Detects body heat (infrared energy). Passive infrared sensors are the most widely used motion in home security systems. When your system is armed, your motion sensors are activated. Once the sensor warms up, it can detect heat and movement in the surrounding areas, creating a protective "grid." If a moving object blocks too many grid zones and the infrared energy levels change rapidly, the sensors are tripped.
A passive infrared sensor detects only human body heat hence; it is pet proof.
Occupancy sensors detect indoor activity within a certain area. They provide convenience by turning lights on automatically when someone enters a room, and save energy by turning lights off soon after the last occupant has left the room. Occupancy sensors must be located where they will detect occupants or occupant activity in all parts of the room.
Infrared sensors detect heat and motion. In addition to controlling ambient lighting in a room, they are useful for task lighting applications such as over kitchen counters. In such applications, task lights are turned on by the motion of a person washing dishes, for instance, and automatically turn off a few minutes after the person leaves the area.
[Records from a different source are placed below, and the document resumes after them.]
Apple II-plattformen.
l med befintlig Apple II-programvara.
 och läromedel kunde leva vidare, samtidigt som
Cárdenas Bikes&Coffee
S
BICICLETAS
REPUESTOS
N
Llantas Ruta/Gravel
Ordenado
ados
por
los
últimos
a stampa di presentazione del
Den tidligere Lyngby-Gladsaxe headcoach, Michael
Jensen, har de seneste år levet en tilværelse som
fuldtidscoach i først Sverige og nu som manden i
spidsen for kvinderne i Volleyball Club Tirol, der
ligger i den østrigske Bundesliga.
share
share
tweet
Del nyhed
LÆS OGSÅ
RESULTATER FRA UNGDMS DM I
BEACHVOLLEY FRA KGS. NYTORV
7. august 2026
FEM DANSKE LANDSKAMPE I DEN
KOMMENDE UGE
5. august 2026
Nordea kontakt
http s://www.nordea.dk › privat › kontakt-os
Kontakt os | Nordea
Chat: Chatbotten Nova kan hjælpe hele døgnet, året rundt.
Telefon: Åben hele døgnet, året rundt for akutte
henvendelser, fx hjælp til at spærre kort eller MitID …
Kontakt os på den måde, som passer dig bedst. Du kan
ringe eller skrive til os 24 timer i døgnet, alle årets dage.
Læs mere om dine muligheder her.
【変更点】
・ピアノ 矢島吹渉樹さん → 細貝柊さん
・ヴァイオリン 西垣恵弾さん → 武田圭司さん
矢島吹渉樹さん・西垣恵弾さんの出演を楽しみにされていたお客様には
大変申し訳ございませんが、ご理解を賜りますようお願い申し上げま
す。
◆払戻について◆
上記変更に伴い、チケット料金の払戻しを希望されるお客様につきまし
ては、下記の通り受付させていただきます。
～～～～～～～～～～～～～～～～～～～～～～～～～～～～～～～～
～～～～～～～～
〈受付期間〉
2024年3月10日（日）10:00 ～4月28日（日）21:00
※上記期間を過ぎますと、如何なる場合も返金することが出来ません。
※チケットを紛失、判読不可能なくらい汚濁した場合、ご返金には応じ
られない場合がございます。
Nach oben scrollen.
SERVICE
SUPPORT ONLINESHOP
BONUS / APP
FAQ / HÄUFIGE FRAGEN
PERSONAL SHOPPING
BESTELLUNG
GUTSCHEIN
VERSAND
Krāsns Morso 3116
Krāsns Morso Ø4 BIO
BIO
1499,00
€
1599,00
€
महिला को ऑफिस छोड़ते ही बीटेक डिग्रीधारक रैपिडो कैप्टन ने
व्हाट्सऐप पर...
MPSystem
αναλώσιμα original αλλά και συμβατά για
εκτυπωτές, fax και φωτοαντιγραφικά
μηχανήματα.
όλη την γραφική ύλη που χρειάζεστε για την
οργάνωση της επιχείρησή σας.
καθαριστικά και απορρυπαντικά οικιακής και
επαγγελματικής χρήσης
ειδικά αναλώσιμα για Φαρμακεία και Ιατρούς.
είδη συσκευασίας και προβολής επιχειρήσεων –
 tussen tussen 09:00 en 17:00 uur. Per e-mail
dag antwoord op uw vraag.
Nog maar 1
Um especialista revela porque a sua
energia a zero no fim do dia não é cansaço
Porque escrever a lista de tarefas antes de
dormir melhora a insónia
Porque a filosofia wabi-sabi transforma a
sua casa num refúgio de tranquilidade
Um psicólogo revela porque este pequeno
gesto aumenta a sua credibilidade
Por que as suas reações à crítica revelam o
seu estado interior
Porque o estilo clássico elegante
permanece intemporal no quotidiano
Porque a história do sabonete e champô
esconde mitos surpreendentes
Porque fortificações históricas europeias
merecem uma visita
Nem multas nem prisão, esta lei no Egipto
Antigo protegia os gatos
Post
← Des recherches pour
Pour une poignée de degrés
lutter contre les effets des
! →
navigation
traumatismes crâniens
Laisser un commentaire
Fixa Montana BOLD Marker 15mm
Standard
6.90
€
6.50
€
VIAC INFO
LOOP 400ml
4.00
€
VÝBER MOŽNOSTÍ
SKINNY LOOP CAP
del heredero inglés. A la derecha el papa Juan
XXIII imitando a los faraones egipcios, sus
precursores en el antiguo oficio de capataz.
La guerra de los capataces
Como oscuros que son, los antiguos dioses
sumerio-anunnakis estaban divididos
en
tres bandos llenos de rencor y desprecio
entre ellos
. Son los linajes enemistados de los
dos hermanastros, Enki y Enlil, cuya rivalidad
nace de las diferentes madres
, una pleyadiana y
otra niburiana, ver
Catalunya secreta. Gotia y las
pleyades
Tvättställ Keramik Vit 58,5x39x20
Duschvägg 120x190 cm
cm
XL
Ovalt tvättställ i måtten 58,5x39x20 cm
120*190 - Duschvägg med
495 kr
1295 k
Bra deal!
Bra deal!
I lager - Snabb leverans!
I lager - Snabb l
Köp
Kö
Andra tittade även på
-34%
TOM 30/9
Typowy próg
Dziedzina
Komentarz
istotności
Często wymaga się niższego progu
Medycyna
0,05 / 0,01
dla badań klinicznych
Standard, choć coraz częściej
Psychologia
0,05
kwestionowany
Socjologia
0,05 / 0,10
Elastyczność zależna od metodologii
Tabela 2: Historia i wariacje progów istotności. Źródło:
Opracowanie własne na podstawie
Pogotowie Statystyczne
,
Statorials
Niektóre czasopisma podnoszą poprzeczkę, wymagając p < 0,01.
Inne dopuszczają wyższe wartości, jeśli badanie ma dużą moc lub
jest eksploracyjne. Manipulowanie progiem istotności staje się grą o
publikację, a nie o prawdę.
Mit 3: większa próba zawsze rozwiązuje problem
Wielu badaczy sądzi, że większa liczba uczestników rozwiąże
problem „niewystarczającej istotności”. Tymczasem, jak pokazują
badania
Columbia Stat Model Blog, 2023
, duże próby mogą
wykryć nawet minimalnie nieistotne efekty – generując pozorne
Timers can be used to turn on and off outdoor and indoor lights at specific times.
Lux sensors are inbuilt in the motion/occupancy sensor which work according to the natural light available in the area. For e.g.: During morning time the sensors will keep the lights off when enough sunlight is available whereas during evening time, it will switch on the same lights.
For indoor lighting, timers are useful to give an unoccupied house a lived-in look. However, they are ineffective for an occupied home because they do not respond to changes in occupant behavior, like occupancy sensors.